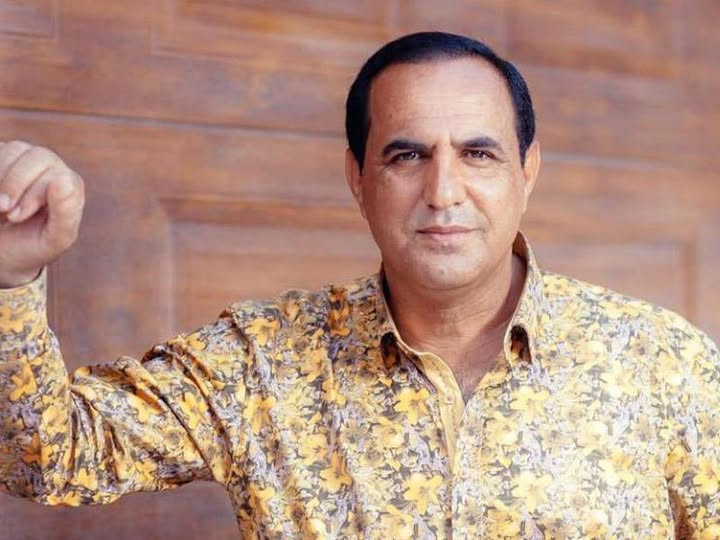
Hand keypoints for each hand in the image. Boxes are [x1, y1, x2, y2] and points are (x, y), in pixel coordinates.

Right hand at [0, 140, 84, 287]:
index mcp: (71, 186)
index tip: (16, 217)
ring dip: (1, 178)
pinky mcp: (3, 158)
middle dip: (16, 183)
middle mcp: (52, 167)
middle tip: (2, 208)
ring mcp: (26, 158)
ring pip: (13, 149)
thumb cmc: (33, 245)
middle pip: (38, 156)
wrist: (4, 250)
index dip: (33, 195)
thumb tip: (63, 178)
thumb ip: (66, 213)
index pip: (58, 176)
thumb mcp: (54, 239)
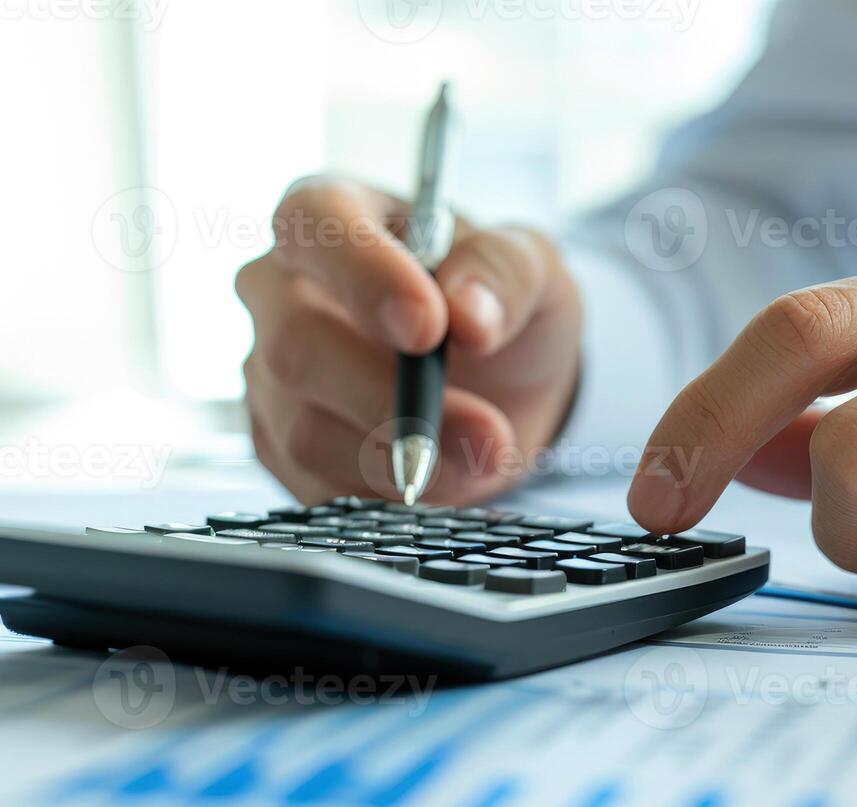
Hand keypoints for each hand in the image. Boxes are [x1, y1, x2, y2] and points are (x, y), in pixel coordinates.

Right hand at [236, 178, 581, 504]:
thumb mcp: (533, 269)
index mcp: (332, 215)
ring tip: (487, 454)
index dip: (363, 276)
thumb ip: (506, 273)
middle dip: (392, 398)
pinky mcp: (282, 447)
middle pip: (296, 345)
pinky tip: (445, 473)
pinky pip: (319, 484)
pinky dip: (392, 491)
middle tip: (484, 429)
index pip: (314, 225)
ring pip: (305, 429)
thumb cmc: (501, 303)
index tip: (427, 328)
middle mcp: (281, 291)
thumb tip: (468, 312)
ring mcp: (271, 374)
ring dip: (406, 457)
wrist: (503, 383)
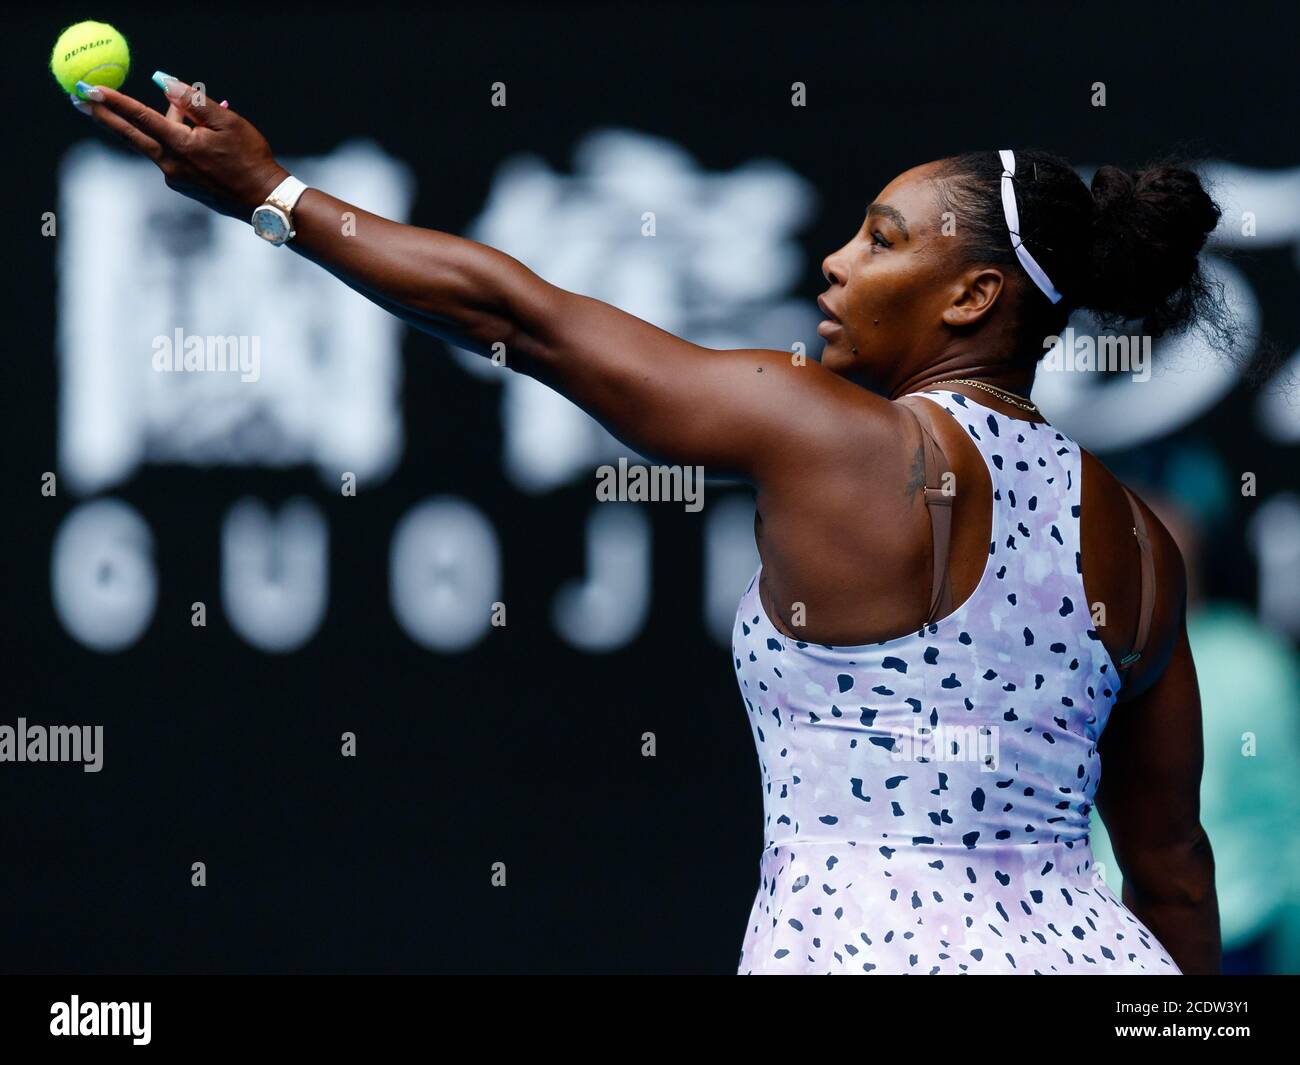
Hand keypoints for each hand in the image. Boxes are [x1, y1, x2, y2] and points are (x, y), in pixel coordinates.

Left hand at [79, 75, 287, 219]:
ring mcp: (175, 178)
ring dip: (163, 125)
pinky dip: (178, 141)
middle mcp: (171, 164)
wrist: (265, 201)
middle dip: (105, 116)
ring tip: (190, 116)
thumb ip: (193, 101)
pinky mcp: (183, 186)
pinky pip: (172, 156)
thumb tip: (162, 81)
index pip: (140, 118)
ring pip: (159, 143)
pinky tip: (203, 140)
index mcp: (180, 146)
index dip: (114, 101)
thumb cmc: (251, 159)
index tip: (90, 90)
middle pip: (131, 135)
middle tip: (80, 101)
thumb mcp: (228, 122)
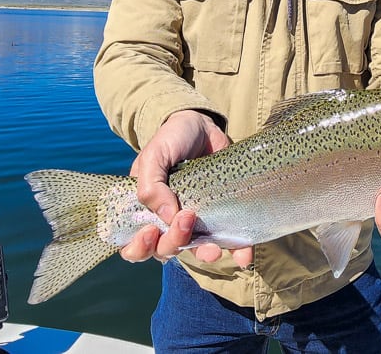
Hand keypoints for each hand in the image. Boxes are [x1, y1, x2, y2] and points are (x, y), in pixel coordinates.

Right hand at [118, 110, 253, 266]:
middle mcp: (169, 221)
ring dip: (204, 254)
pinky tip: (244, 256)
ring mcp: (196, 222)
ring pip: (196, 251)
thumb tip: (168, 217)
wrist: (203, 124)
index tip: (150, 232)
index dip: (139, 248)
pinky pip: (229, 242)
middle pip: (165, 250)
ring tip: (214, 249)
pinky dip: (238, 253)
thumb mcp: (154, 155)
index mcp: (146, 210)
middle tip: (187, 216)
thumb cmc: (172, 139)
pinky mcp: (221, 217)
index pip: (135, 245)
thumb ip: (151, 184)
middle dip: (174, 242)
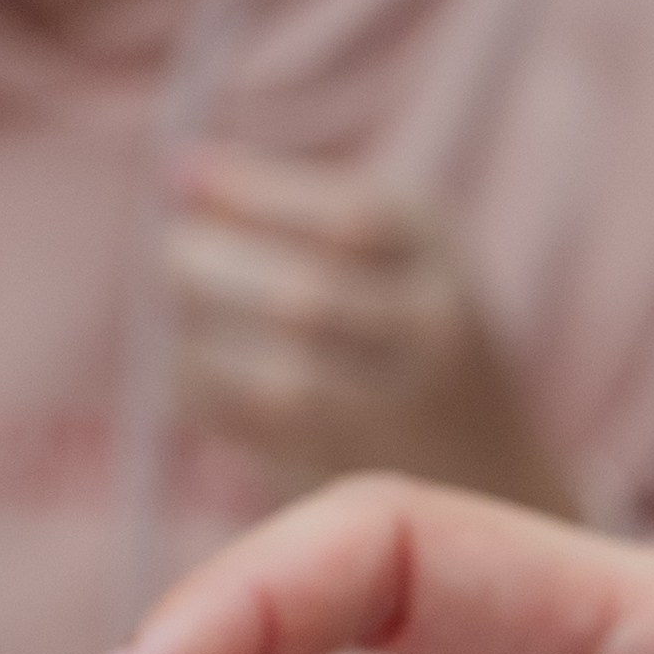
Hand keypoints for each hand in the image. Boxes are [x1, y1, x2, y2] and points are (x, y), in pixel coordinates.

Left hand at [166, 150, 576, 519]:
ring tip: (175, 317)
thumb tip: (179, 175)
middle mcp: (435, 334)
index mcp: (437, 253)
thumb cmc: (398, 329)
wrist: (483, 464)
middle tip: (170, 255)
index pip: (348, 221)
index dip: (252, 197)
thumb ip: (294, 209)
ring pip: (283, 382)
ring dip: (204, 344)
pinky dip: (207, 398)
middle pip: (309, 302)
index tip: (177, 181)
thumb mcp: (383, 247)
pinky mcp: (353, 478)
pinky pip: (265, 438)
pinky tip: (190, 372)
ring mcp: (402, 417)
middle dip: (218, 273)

...

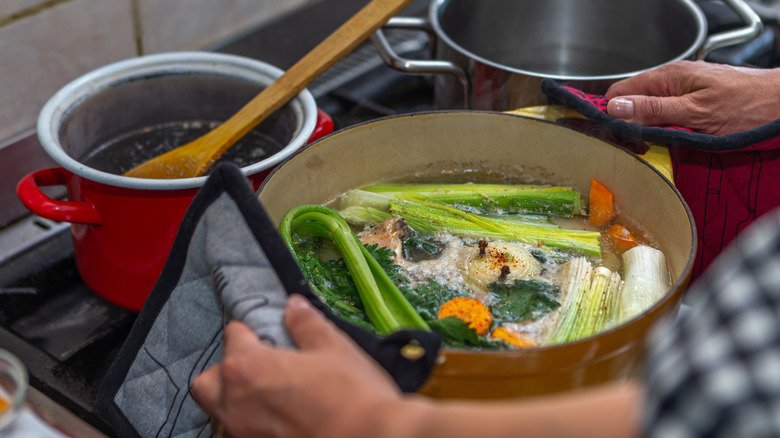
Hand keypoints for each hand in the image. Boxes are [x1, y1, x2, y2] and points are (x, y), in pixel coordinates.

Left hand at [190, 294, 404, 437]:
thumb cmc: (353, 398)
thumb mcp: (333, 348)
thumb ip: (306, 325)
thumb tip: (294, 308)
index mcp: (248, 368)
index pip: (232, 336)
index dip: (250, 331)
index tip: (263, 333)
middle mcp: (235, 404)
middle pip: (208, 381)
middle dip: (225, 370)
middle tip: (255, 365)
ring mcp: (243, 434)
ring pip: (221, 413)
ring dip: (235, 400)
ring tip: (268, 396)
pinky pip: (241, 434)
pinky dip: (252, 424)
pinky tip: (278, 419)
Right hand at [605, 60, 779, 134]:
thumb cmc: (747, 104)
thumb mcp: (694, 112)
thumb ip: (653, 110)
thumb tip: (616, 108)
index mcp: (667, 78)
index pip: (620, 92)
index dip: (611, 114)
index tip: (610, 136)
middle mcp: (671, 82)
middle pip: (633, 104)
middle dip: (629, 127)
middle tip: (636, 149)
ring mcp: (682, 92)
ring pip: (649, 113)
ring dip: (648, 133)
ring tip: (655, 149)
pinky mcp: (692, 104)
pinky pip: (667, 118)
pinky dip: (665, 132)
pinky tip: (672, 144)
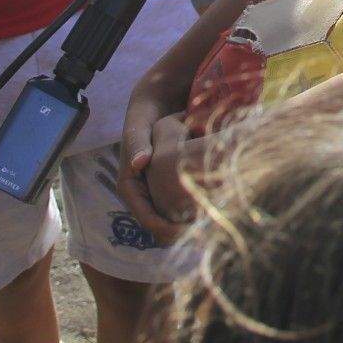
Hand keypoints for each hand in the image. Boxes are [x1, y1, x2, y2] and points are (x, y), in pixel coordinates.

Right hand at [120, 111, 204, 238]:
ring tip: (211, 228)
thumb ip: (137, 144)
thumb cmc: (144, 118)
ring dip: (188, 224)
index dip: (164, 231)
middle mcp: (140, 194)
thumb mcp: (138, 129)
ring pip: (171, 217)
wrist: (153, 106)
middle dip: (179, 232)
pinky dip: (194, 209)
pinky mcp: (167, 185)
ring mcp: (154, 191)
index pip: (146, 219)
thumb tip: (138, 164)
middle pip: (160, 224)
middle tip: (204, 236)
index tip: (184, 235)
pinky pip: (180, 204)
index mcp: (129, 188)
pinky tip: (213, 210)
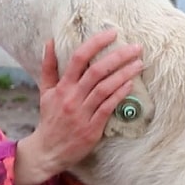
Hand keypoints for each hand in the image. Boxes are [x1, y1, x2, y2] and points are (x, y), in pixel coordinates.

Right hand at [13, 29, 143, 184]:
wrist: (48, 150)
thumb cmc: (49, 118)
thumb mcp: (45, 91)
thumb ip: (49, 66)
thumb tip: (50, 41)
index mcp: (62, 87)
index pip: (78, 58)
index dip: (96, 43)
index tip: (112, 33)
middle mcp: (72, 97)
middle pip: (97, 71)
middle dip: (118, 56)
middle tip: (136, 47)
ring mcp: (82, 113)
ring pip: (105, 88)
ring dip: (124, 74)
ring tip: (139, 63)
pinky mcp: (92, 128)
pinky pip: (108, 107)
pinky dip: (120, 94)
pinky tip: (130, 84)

• **WHAT YOU HAVE TO DO**: Find the line with "middle dip: (105, 116)" in the entries above. Set down exactly every line from it up to and including the line with "middle dip: (218, 273)", images excluded.

• **OUTPUT FOR THIS EXERCISE**:
middle dip: (105, 116)
ring tip: (190, 116)
thumb ip: (193, 101)
pinky mcp: (183, 186)
pinky pip: (172, 156)
thumb tip: (162, 81)
index pip: (140, 118)
ring pip: (159, 143)
pinky tip: (203, 140)
index mcp: (180, 146)
index dip: (114, 101)
thumb cmc: (251, 159)
index tip: (90, 90)
middle pip: (131, 135)
middle tip: (80, 101)
thumb mcp: (228, 122)
Hand keypoints for each hand in the image. Boxes are [x1, y1, x2, y2] and points are (x, y), in pixel coordinates.

Right hand at [118, 110, 253, 266]:
middle mcp: (169, 221)
ring dip: (204, 254)
pinky tip: (244, 256)
ring mcp: (196, 222)
ring pip: (196, 251)
thumb tip: (168, 217)
wrist: (203, 124)
index tip: (150, 232)
index dip: (139, 248)
pinky pip: (229, 242)
middle pip: (165, 250)
ring tip: (214, 249)
pinky dip: (238, 253)
thumb mcp: (154, 155)
index mcp: (146, 210)
middle tip: (187, 216)
thumb cmc: (172, 139)
pinky mcp: (221, 217)
index pip: (135, 245)
thumb ip: (151, 184)
middle dip: (174, 242)
Hand keypoints for each hand in the image. Boxes are [x1, y1, x2, y2] and points are (x, y), in pixel coordinates.

Left hand at [166, 150, 576, 519]:
ring tip: (175, 317)
thumb tip: (179, 175)
middle mcp: (435, 334)
index mcp: (437, 253)
thumb cmc: (398, 329)
wrist: (483, 464)
middle tip: (170, 255)
index pip: (348, 221)
index dip: (252, 197)
thumb ip: (294, 209)
ring pip: (283, 382)
ring dip: (204, 344)
pinky dip: (207, 398)
middle pip: (309, 302)
index tip: (177, 181)
thumb mcp: (383, 247)
pinky mcp: (353, 478)
pinky pip: (265, 438)
pinky tip: (190, 372)
ring mcp: (402, 417)
middle dip: (218, 273)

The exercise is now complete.